South Africans are particularly susceptible to this because load shedding often forces WFA workers to more regularly alternate between various networks – fibre to mobile to public Wi-Fi – all of which create new dangers for attackers to intercept business communications or take on an unprotected device.

The group said that work from anywhere is likely here to stay, and the benefits could be great, but it stressed that cyber security needs to be a top priority as a result.
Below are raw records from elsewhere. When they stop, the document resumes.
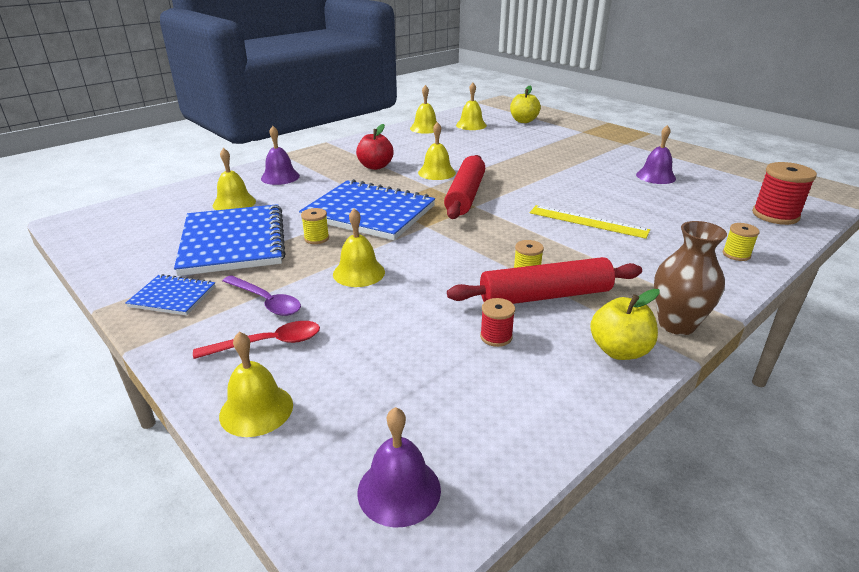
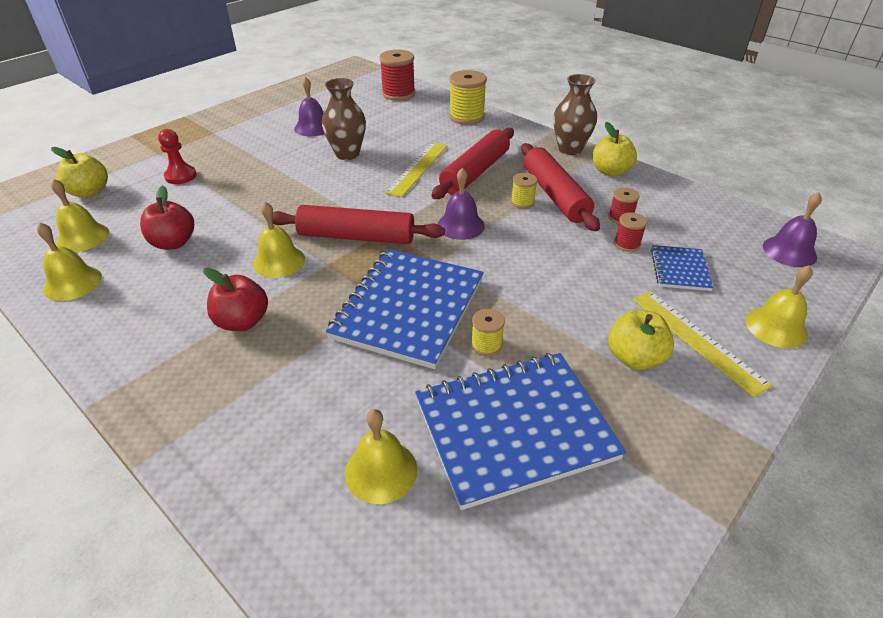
camera: 95 degrees left, 10 degrees up
blue notebook [126,274,216,315] -> blue notebook moved to [651,245,714,291]
red spoon [193,321,320,359] -> yellow ruler [633,291,773,397]
purple spoon [222,275,301,316] -> yellow apple [608,309,674,370]
purple bell [261,126,300,185] -> purple bell moved to [438,167,485,240]
yellow bell [333,208,385,287] -> none
yellow spool [723,223,760,261] -> yellow spool [449,70,487,125], size x1.85
none -> red apple [140,185,194,250]
none -> red pawn [158,129,197,184]
none -> brown vase [322,78,366,160]
none -> red rolling pin [432,128,514,199]
none -> red spool [614,212,647,252]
“It’s becoming quite the headache from a cybersecurity perspective,” said Doros Hadjizenonos, the regional director for Southern Africa at the cyber security company Fortinet.

“Only a third of employees in EMEA countries, including South Africa, have returned back to the office full-time. Most companies in this region allow for a mixture of remote work up to four days per week or even permanently,” Fortinet said.

This has driven companies to invest and develop their cybersecurity footprint. 94% of companies surveyed expect an increase in their security budget to accommodate WFA policies.

The group’s recent 2023 WFA Global study reported that South African companies make up a large sum of the 67% of companies in the Europe, Middle East and Africa region that have adopted a mixture of 1-4 remote work days per week or even a full-time remote work policy.

This is compared to other areas, where a return to the office is the general trend.

Hadjizenonos said that due to remote work, cybersecurity risks, including employees using company laptops for personal use, compromised family devices infecting an employee’s work PC, vulnerabilities of home networks and the lateral movement for malware to enter the corporate network, have raised concern.

“Perhaps the most startling finding from the survey is learning that nearly two-thirds (62%) of the companies have experienced a data breach due to their WFA vulnerabilities,” said Hadjizenonos.

The group’s Ransomware Survey Report found that these are the top business concerns for hybrid workers:

  • A lack of cybersecurity training;
  • The limitation of securing employees working off-site;
  • A lack of clarity on how to properly secure against a ransomware attack.

Other concerns include a lack of visibility across the distributed network, growing sophistication of the threat landscape, a lack of zero-trust access (ZTA), and an effective patching protocol, said Hadjizenonos.

South Africa is also unique when it comes to WFA policies, said Fortinet.

“Load shedding prompts WFA employees to be agile and able to move easily between their office, home and public Wi-Fi to stay connected,” said the cybersecurity company.

“They often also have to alternate between fibre and mobile networks. Shifting from one network to another does increase the danger for remote workers since they may need to use insecure and untrusted networks to access mission-critical corporate software,” it added.

Fortinet suggested that companies need to deploy solutions capable of following, enabling and protecting users wherever they are located.